In October, Telstra group director of Corporate Affairs Tony Warren said the telecommunications provider sees "absolutely no chance" that the government will remove the USO.
"While it is easy to ... pontificate about alternative network solutions and contestability, the reality is that many people in the bush still want guaranteed access to a fixed landline," Warren said.
"With the composition of the current federal Parliament, I see absolutely no chance at all that the government will remove the USO any time soon."
Vodafone has leapt on the report, and labelled its findings as damning.
"Its report demonstrates a thorough understanding of the issues, and recommends a clear, sensible path forward to fundamentally reform the USO for the digital age," Vodafone chief strategy officer Dan Lloyd said in a statement.
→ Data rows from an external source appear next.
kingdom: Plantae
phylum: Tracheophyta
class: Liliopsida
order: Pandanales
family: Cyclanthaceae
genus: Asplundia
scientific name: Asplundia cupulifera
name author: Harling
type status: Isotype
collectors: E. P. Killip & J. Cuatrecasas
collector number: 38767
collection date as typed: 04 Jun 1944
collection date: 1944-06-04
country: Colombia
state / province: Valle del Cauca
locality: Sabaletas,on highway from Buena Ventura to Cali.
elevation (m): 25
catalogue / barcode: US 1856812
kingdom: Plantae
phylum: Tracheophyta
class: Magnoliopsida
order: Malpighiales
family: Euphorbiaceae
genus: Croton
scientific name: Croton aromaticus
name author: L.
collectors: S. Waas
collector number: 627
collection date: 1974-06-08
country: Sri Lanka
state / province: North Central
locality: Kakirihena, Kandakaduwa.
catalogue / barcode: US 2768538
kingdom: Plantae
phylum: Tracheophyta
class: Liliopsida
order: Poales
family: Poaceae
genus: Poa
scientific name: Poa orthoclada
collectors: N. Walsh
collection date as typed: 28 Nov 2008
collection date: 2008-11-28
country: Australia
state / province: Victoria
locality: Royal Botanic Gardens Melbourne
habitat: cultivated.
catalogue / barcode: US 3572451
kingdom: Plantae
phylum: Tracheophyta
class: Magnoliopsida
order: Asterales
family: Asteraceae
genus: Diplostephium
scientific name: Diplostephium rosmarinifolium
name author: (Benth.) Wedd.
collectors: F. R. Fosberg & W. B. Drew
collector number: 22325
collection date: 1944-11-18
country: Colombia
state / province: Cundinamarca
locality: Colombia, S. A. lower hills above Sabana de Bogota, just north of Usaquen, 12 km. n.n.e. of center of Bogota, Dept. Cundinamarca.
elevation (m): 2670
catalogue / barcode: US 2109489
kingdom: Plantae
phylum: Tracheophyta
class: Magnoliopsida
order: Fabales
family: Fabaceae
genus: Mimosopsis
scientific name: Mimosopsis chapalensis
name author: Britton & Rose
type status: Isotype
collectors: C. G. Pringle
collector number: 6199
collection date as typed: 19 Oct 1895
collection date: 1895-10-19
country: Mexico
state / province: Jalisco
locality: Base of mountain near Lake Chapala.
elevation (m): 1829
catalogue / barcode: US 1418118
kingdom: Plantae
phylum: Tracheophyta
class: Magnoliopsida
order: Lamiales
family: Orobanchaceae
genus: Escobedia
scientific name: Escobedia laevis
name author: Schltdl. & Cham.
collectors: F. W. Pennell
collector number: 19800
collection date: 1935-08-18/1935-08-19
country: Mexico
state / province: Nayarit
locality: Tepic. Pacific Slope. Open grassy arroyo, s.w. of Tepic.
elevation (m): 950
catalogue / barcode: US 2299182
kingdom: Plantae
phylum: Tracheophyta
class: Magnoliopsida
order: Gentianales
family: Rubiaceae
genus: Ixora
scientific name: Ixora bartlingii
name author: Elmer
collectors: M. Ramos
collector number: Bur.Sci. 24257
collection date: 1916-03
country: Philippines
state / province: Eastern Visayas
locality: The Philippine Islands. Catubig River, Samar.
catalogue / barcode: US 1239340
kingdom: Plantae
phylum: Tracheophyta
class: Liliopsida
"This report is a damning indictment of the USO model which demands immediate action. We urge the government to follow the Commission's recommendation to immediately begin negotiations with Telstra to amend and end the standard telephone and payphone modules of the USO."
The Competitive Carriers Coalition (CCC), a group of Australia's non-dominant telcos, called for the USO to be ditched immediately and said it was proof the complaints of all Telstra competitors over the past 20 years were justified.
"Basically, Telstra -- the most profitable telco in develop [sic] world -- gets a big, fat cheque from competitors every year, no questions asked, and no one can account for either how it is spent or why it is needed," CCC chairman Matt Healy said.
"Competitors and consumers have a right to be disgusted they continue to fund a program so irresponsibly designed and managed that no government could possibly defend it.
"The USO agreement is clearly a rort that the Commission estimates will line Telstra's pocket to the tune of AU$3 billion in net present value terms up to 2032, for no measurable benefit."
Last week, the government announced the AU$60 million second round of its mobile blackspot program, which saw Optus and Telstra take home most of the government's money. This round followed on from the Telstra and Vodafone-exclusive AU$185 million first round.
The Commission said the federal government should change the program to target location that would benefit consumers, revise infrastructure sharing requirements, and prioritise areas based on community suggestions rather than asking members of parliament for locations.
Submissions on the Productivity Commission's draft report are open until January 20, with the final report set to be handed to government by April 28, 2017.